WORK REQUEST =
For each line below, return an exact copy.

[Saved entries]
=====

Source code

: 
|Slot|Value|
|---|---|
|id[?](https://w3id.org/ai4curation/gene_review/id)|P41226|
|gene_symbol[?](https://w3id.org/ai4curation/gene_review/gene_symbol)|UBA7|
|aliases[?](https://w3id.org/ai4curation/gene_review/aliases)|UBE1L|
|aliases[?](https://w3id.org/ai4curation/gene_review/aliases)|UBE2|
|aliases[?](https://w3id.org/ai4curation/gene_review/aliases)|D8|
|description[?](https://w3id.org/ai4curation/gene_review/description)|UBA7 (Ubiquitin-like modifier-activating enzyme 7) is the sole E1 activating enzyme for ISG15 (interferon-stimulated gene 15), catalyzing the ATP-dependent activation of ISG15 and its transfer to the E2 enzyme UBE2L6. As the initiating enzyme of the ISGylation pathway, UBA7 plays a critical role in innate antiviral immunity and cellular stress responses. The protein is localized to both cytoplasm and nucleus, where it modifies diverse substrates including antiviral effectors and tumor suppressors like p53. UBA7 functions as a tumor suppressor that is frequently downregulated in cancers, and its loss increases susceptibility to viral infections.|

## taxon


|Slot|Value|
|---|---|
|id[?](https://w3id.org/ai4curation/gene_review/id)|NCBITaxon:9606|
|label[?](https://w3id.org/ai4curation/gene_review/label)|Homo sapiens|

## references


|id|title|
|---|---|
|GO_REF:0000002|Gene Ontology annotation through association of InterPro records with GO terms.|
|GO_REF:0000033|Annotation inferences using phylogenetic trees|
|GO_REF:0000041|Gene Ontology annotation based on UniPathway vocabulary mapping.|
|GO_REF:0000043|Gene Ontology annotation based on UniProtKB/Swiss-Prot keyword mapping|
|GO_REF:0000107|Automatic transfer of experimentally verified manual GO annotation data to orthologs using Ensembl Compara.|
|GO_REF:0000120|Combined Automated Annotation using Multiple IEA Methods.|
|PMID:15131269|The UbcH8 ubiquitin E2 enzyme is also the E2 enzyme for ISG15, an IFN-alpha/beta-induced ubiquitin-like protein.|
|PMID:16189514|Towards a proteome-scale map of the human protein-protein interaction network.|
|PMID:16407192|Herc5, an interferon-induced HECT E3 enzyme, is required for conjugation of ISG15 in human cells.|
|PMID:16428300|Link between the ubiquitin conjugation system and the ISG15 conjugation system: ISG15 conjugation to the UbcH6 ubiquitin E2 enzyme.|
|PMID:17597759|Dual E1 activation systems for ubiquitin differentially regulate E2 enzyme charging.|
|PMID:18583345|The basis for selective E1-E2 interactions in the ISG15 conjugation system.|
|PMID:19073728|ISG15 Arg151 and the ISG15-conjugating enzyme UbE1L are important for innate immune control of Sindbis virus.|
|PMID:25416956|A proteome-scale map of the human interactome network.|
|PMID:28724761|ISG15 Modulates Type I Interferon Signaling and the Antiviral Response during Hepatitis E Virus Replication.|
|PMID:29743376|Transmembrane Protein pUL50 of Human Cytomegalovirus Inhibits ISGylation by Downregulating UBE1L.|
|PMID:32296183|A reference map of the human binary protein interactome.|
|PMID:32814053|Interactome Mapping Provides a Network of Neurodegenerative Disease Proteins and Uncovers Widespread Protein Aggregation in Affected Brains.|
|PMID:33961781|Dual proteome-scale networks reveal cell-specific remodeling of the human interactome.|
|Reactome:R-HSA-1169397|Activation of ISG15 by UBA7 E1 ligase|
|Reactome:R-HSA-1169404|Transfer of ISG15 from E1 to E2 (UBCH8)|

=====

EXERCISE SOLUTION =
Source code

: 
|Slot|Value|
|---|---|
|id[?](https://w3id.org/ai4curation/gene_review/id)|P41226|
|gene_symbol[?](https://w3id.org/ai4curation/gene_review/gene_symbol)|UBA7|
|aliases[?](https://w3id.org/ai4curation/gene_review/aliases)|UBE1L|
|aliases[?](https://w3id.org/ai4curation/gene_review/aliases)|UBE2|
|aliases[?](https://w3id.org/ai4curation/gene_review/aliases)|D8|
|description[?](https://w3id.org/ai4curation/gene_review/description)|UBA7 (Ubiquitin-like modifier-activating enzyme 7) is the sole E1 activating enzyme for ISG15 (interferon-stimulated gene 15), catalyzing the ATP-dependent activation of ISG15 and its transfer to the E2 enzyme UBE2L6. As the initiating enzyme of the ISGylation pathway, UBA7 plays a critical role in innate antiviral immunity and cellular stress responses. The protein is localized to both cytoplasm and nucleus, where it modifies diverse substrates including antiviral effectors and tumor suppressors like p53. UBA7 functions as a tumor suppressor that is frequently downregulated in cancers, and its loss increases susceptibility to viral infections.|

## taxon


|Slot|Value|
|---|---|
|id[?](https://w3id.org/ai4curation/gene_review/id)|NCBITaxon:9606|
|label[?](https://w3id.org/ai4curation/gene_review/label)|Homo sapiens|

## references


|id|title|
|---|---|
|GO_REF:0000002|Gene Ontology annotation through association of InterPro records with GO terms.|
|GO_REF:0000033|Annotation inferences using phylogenetic trees|
|GO_REF:0000041|Gene Ontology annotation based on UniPathway vocabulary mapping.|
|GO_REF:0000043|Gene Ontology annotation based on UniProtKB/Swiss-Prot keyword mapping|
|GO_REF:0000107|Automatic transfer of experimentally verified manual GO annotation data to orthologs using Ensembl Compara.|
|GO_REF:0000120|Combined Automated Annotation using Multiple IEA Methods.|
|PMID:15131269|The UbcH8 ubiquitin E2 enzyme is also the E2 enzyme for ISG15, an IFN-alpha/beta-induced ubiquitin-like protein.|
|PMID:16189514|Towards a proteome-scale map of the human protein-protein interaction network.|
|PMID:16407192|Herc5, an interferon-induced HECT E3 enzyme, is required for conjugation of ISG15 in human cells.|
|PMID:16428300|Link between the ubiquitin conjugation system and the ISG15 conjugation system: ISG15 conjugation to the UbcH6 ubiquitin E2 enzyme.|
|PMID:17597759|Dual E1 activation systems for ubiquitin differentially regulate E2 enzyme charging.|
|PMID:18583345|The basis for selective E1-E2 interactions in the ISG15 conjugation system.|
|PMID:19073728|ISG15 Arg151 and the ISG15-conjugating enzyme UbE1L are important for innate immune control of Sindbis virus.|
|PMID:25416956|A proteome-scale map of the human interactome network.|
|PMID:28724761|ISG15 Modulates Type I Interferon Signaling and the Antiviral Response during Hepatitis E Virus Replication.|
|PMID:29743376|Transmembrane Protein pUL50 of Human Cytomegalovirus Inhibits ISGylation by Downregulating UBE1L.|
|PMID:32296183|A reference map of the human binary protein interactome.|
|PMID:32814053|Interactome Mapping Provides a Network of Neurodegenerative Disease Proteins and Uncovers Widespread Protein Aggregation in Affected Brains.|
|PMID:33961781|Dual proteome-scale networks reveal cell-specific remodeling of the human interactome.|
|Reactome:R-HSA-1169397|Activation of ISG15 by UBA7 E1 ligase|
|Reactome:R-HSA-1169404|Transfer of ISG15 from E1 to E2 (UBCH8)|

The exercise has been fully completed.